January 26, 2024 | Insight

10 Things to Know About the Houthis

The Houthis are an Iran-backed, Shiite Islamist movement that seized control of Yemen’s capital in 2014 and instigated civil war. Driven by an explicitly antisemitic and anti-American ethos, the Houthis are part of Iran’s “Axis of Resistance” that includes Hezbollah in Lebanon and Hamas in the Gaza Strip. Following Hamas’s October 7, 2023, attack on Israel, the Houthis have escalated attacks against international shipping in the Red Sea. Despite a significant record of terror and human rights abuses, the Biden administration de-listed the group as a Foreign Terrorist Organization (FTO) in 2021 only to partially restore sanctions in 2024.
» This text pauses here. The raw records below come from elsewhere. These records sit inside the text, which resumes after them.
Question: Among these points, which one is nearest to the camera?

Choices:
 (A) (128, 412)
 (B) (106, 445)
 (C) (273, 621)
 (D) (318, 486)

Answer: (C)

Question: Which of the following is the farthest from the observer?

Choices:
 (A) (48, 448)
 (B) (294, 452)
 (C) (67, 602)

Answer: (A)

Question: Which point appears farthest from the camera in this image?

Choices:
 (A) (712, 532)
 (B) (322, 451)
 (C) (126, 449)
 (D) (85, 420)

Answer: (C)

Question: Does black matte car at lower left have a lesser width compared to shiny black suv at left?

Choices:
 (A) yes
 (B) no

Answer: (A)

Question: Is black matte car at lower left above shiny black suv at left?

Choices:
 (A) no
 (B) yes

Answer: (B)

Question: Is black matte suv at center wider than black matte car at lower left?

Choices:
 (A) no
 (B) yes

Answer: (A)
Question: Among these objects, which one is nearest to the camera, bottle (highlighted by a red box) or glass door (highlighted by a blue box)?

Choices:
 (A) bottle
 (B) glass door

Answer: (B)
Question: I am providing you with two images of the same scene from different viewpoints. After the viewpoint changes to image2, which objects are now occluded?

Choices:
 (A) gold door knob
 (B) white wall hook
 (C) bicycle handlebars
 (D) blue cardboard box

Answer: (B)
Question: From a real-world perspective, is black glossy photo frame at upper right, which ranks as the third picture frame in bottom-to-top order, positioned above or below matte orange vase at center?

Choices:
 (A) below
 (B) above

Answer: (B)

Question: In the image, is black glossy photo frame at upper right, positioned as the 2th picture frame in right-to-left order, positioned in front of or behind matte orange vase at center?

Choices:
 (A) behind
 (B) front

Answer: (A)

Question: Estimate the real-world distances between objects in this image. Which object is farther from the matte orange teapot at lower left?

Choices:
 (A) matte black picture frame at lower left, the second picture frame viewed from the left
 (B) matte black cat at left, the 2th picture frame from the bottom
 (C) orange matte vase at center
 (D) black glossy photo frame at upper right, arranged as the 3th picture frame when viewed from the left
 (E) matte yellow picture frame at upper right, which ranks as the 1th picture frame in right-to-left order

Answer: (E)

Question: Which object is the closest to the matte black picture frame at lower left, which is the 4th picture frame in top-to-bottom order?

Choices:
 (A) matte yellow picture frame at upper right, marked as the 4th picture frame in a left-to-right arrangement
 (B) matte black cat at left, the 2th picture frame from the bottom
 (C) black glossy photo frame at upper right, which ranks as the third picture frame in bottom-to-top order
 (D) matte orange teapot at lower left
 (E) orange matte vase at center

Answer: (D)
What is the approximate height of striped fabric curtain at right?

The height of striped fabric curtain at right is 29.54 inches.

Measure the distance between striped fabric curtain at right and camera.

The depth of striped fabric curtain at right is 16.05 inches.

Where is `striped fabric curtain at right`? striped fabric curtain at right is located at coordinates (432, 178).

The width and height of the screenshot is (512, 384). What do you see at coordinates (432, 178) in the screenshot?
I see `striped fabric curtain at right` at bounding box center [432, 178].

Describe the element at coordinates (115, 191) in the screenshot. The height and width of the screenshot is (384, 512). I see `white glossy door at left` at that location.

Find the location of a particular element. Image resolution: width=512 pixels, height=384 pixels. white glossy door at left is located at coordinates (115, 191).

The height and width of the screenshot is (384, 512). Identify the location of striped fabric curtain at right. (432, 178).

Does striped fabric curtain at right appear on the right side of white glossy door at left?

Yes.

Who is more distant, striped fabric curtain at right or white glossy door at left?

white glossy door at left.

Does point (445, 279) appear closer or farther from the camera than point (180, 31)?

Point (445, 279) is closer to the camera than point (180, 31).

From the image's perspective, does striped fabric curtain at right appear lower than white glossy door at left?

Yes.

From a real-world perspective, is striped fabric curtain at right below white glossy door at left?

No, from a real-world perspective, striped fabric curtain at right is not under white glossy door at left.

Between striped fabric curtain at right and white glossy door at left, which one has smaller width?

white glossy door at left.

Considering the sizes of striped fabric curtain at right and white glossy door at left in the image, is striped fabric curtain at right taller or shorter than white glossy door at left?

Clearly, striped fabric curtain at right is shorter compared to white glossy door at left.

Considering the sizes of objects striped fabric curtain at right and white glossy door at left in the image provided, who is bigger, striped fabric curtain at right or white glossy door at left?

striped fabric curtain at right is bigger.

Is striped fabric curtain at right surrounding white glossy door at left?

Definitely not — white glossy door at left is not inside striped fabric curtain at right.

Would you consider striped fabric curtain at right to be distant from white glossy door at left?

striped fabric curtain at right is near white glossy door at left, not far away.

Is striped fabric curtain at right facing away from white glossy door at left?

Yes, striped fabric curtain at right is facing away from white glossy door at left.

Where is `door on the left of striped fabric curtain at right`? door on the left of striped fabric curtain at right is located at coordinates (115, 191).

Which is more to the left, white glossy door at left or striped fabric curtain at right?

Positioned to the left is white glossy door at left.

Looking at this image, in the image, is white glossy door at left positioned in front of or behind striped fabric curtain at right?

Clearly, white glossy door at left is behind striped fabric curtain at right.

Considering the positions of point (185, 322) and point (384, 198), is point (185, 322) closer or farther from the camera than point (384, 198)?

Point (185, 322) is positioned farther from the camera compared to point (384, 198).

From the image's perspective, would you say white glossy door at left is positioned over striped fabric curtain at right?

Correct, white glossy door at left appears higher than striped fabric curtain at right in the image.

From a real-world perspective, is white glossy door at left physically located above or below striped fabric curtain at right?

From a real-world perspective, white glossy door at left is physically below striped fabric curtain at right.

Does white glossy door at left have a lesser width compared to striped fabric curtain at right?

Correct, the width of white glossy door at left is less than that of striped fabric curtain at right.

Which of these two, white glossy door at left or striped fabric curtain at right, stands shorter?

1. The Houthis set in motion the ongoing civil war within Yemen

The Houthis seized Sanaa, Yemen’s capital, in September 2014. Five months later, Yemen’s president, Abdu Rabbu Mansour Hadi, escaped south to the port of Aden where he attempted to resume governing. However, the Houthis advanced on Aden the next month and Hadi fled to Saudi Arabia. A coalition of Gulf states led by Saudi Arabia subsequently launched a military campaign to restore the internationally-recognized government. The war in Yemen raged for seven years until the United Nations brokered a six-month ceasefire in April 2022. Hostilities remained limited in scope even after the agreement expired in October 2022. Peace talks between Saudi Arabia and the Houthis were ongoing when Hamas launched its October 7 attack.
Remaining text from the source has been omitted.